Crecí en una ciudad grande, no en una capital. En una ciudad en la que, como en la mayoría de las grandes ciudades latinoamericanas, las apariencias importan mucho. Es lo que suele suceder frente a los abismos sociales - me interesa ver cómo te ves, quién eres. Generamos una especie de sistema de castas tan cruel como el indio: la diferencia es que puedes estar en uno y luego saltar a otro. Es una cuestión de dinero, de apariencias, de influencias.
Él me llamó y me contó que la semana pasada había salido con otros amigos a un bar. Costó convencer a nuestra madre - todavía estaba asustada por los "narcobloqueos" que habían ocasionado una riada de portadas violentas en todo el mundo - no solo en nuestro país. Pero su razonamiento al final fue el mismo que nos mantiene a todos vivos, en la calle, en la vida normal: "no podemos dejar de vivir por miedo". Y lo dejó ir. Y él - lo conozco - se arregló, se puso "a la altura". Al llegar al bar, sus amigas todavía no habían llegado y no lo dejaron entrar porque la reservación no estaba a su nombre. Diez minutos después, llegó el resto de la gente. La chica que invitaba lo saludó y pidió que los dejaran pasar. Se hizo un momento de duda en la puerta.

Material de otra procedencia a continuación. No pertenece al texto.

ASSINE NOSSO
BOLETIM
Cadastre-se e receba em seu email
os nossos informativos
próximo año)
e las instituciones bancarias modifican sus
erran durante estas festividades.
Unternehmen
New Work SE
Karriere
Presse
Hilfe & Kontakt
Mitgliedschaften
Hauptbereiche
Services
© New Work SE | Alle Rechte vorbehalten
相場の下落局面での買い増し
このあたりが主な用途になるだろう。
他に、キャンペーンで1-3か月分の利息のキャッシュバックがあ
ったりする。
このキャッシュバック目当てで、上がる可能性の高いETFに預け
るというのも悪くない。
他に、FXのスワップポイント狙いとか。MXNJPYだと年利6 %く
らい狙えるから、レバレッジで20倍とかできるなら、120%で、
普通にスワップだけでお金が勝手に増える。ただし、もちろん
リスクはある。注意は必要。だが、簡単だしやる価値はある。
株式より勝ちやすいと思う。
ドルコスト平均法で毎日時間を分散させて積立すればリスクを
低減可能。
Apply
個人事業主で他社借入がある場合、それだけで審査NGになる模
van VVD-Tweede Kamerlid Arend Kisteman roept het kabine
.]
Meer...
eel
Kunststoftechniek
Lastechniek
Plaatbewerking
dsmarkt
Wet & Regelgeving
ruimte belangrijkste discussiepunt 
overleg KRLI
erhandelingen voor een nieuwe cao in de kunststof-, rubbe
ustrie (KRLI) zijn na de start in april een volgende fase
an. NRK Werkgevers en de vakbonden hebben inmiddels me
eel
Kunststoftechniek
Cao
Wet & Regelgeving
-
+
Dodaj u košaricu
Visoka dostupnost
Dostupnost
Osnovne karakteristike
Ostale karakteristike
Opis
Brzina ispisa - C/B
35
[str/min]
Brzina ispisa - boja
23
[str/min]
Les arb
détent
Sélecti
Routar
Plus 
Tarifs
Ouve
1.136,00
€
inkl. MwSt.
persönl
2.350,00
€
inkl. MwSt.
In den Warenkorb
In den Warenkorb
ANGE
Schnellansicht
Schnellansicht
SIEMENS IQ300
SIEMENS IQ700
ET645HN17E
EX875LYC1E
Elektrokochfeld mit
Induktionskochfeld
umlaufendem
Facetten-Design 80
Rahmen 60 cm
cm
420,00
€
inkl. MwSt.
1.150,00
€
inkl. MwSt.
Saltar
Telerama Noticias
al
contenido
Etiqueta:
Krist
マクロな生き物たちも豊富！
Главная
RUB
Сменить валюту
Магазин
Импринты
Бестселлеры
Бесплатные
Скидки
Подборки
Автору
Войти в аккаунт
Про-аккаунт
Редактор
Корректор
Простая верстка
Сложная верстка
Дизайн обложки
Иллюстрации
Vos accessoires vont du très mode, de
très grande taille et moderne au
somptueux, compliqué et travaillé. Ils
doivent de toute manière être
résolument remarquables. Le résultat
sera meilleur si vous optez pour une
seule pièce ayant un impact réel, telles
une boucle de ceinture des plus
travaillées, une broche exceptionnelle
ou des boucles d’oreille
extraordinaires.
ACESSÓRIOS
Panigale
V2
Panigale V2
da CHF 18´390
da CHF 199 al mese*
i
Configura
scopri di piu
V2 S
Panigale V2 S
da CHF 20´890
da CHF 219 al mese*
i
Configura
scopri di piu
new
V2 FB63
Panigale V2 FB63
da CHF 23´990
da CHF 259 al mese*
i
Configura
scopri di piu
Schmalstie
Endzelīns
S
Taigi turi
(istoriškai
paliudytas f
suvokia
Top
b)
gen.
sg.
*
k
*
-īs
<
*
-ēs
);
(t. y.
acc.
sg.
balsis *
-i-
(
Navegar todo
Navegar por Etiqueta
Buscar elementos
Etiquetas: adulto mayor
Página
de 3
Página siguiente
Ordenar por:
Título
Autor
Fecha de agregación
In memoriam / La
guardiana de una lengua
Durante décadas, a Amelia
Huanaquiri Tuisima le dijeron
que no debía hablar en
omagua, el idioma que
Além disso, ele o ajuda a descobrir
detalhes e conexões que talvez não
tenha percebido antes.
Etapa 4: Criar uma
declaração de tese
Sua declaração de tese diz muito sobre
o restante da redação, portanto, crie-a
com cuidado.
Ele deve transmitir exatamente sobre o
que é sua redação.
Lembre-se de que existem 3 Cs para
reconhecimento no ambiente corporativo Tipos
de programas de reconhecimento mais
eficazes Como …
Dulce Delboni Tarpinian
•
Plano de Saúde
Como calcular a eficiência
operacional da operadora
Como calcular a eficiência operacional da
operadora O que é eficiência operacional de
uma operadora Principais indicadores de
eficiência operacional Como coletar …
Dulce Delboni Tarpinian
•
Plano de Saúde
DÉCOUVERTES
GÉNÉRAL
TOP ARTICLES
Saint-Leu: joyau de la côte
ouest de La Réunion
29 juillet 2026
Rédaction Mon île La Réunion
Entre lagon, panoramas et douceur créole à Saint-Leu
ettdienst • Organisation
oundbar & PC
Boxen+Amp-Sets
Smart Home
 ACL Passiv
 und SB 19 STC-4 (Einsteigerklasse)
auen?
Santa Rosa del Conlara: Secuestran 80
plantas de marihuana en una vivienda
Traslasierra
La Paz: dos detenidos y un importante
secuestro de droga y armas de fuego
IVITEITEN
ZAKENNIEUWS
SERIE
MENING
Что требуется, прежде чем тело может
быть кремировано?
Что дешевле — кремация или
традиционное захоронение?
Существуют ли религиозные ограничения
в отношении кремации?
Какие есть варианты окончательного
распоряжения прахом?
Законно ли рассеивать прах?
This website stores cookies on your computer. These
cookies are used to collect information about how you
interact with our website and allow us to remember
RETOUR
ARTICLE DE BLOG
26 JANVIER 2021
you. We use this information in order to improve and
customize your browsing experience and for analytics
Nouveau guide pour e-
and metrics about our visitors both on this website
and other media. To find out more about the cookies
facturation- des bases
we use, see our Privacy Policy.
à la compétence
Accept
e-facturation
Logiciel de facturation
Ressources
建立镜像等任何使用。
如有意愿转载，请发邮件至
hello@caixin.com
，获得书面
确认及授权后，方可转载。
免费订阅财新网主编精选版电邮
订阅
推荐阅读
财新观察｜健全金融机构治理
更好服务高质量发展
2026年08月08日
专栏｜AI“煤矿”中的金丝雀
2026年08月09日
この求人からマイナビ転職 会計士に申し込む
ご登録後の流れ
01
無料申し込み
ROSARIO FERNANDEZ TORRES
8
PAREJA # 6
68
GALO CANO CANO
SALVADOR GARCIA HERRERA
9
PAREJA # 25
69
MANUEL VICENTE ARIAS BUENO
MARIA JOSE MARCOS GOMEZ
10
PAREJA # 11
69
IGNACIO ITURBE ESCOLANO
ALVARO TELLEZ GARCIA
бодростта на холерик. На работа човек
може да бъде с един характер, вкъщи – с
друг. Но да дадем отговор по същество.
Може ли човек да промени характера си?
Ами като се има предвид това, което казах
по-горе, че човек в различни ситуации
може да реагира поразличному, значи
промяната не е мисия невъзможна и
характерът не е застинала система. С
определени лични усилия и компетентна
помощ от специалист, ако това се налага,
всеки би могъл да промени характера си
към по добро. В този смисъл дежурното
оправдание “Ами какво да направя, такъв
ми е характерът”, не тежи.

La chica de la entrada, con su sonrisa colgate, respondió: "sí, tu mesa está lista. Pueden pasar. Pero ese muchacho no".
Mi hermano fue el muchacho al que no dejaron entrar a la fiesta. Y me acordé de las veces que yo era la de los zapatos demasiado deportivos, o la bolsa no lo suficientemente de fiesta, o que nadie sabía si yo tenía o no una americanexpress con suficiente crédito y me dejaron fuera.
"Por eso no me gusta ir a esos sitios. Por eso me quiero ir contigo", me decía él por teléfono, con una rabia mal disimulada. Yo también sentí rabia. Tanta, que hasta ahora no había podido escribirla.
Me hace gracia que nos preguntamos por qué hay violencia, por qué la gente no respeta la vida de los otros. La gente en mi país, parece ser, no respeta a los otros. Bastaba con ver a la hija de un hoy candidato a la presidencia de la república decir que "la prole" era la que se burlaba de su padre porque no sabía leer. Basta con ver cómo el "se reserva el derecho de admisión" parece una vía libre para hacer de la discriminación una forma de negocio.
Me da una rabia - una rabia sorda. Y algo me dice que mientras no seamos capaces de acabar con esos "cadeneros" tampoco acabaremos con otras desigualdades que nos rondan.